De plus en plus de publications. « Les chiffres sont très parlants sur le volume de publications, expose Anne-Catherine Rota, consultante Research Intelligence pour le groupe éditorial. On atteint presque les 75 000 publications sur la Covid, ce qui signifie l’immédiateté de la publication mais aussi la pression pour publier. Cela pose également la question de savoir “Que lire ?”. »

Des domaines scientifiques variés. « C’est assez notoire d’avoir plus de 30 % de recherche qui n’est pas purement médicale », remarque l’experte.

Une proportion de collaborations internationales à 20 %. « Ce chiffre n’est pas si grand. Les experts émettent comme piste d’explication le poids de la recherche physique et l’ancrage local qui est nécessaire sur la problématique de la Covid. »
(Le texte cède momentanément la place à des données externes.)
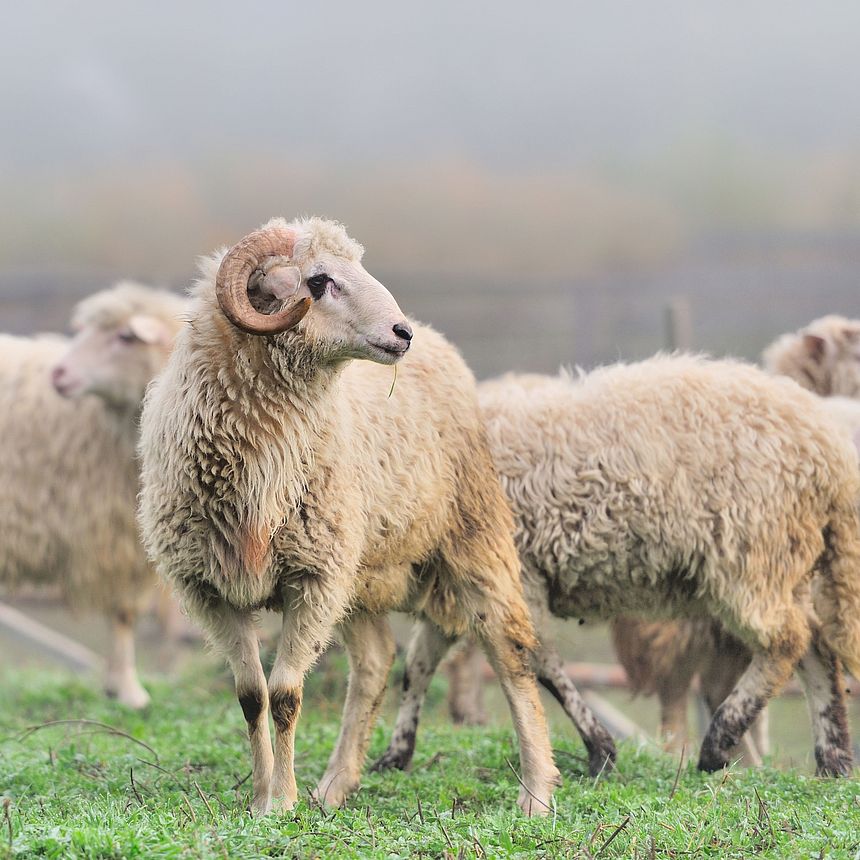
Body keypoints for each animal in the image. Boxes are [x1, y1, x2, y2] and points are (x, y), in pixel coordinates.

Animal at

Une forte interdisciplinarité. « On analyse les co-citations des publications pour repérer les thématiques , explique la consultante Research Intelligence. C’est bien sûr le cas surl’ARN, mais aussi par exemple pour la résistance à  la vaccination… »

Anne -Catherine Rota souligne également deux initiatives : celle de la Hong-kong Baptist University qui utilise son campus comme un laboratoire vivant et la création d'un portail de partage pour repérer la collaboration interdisciplinaire sur la Covid-19, instauré par Elsevier.